*Work to be completed*
Update the data below by replacing each occurrence of "series" with "data series" and changing nothing else. Write out the revised data without the pictures.

[Dataset entries]
•••
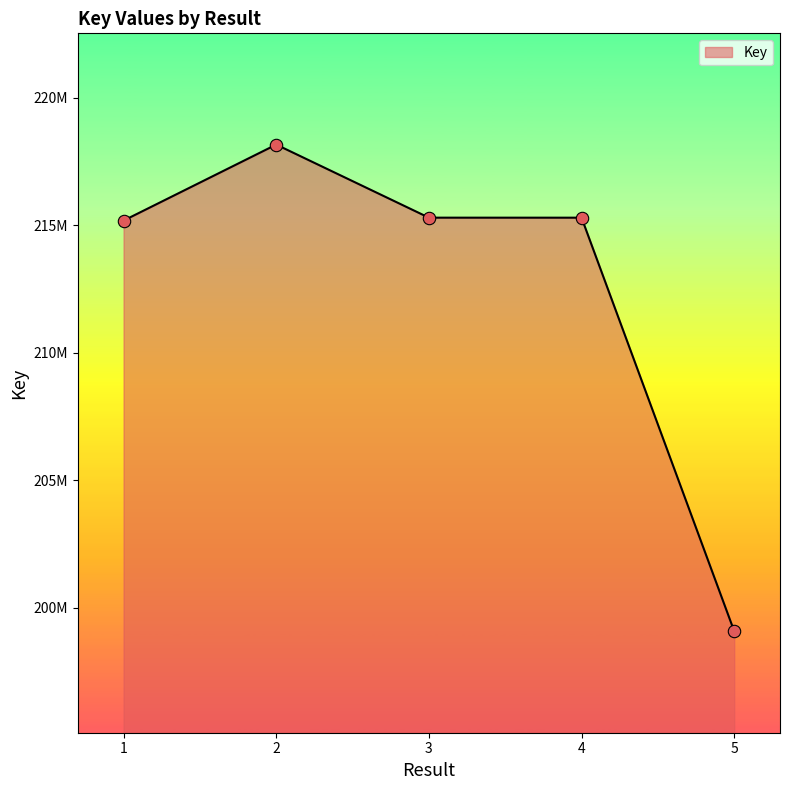

Is this an area chart (filled region under the line)?

Yes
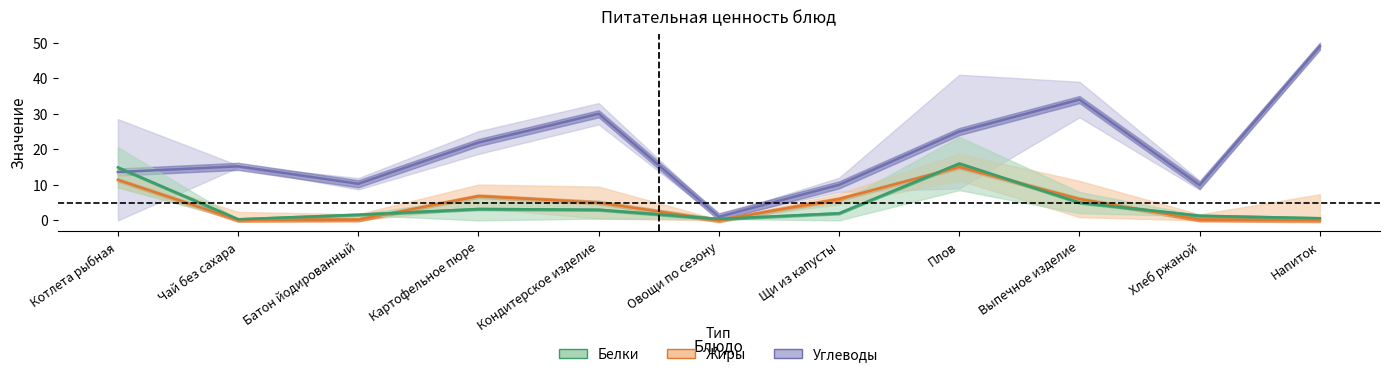

At which category is the sum across all series the highest?

Плов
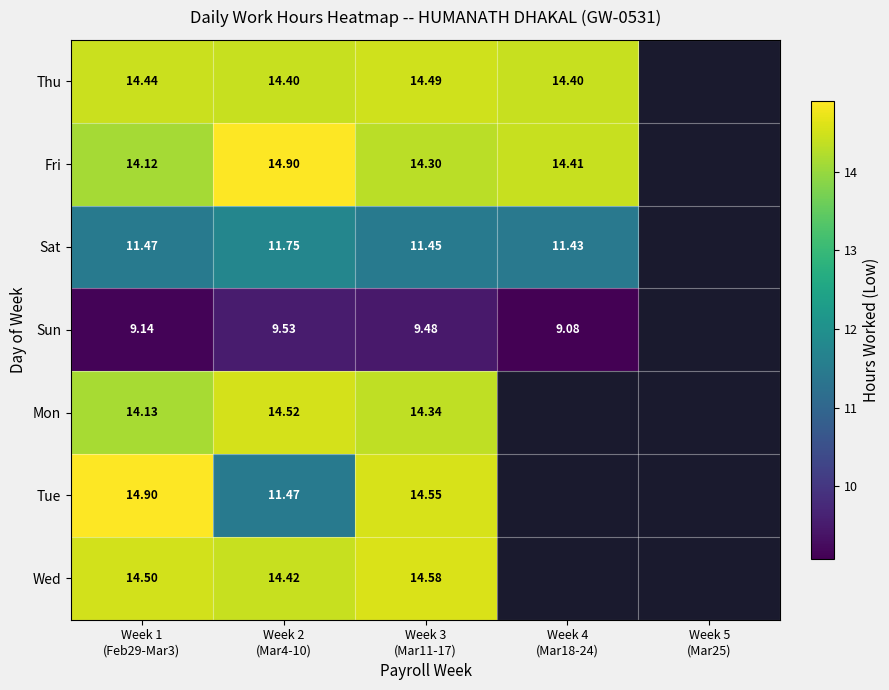

Which series has the widest spread of values?

Tue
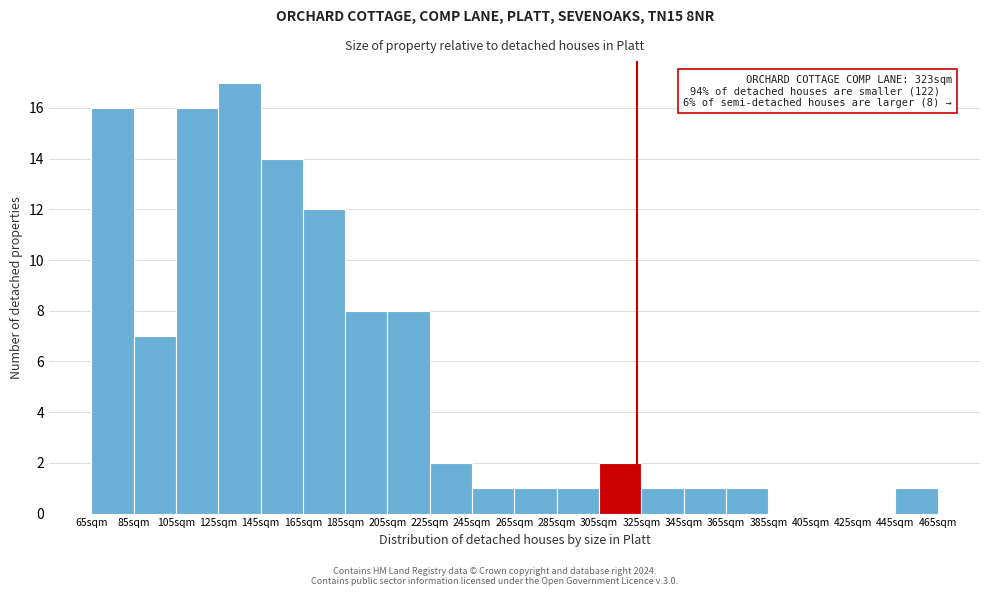

Which range on the x-axis has the tallest bar?

125 to 145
•••
*Result of this exercise*
Is this an area chart (filled region under the line)?

Yes

At which category is the sum across all data series the highest?

Плов

Which data series has the widest spread of values?

Tue

Which range on the x-axis has the tallest bar?

125 to 145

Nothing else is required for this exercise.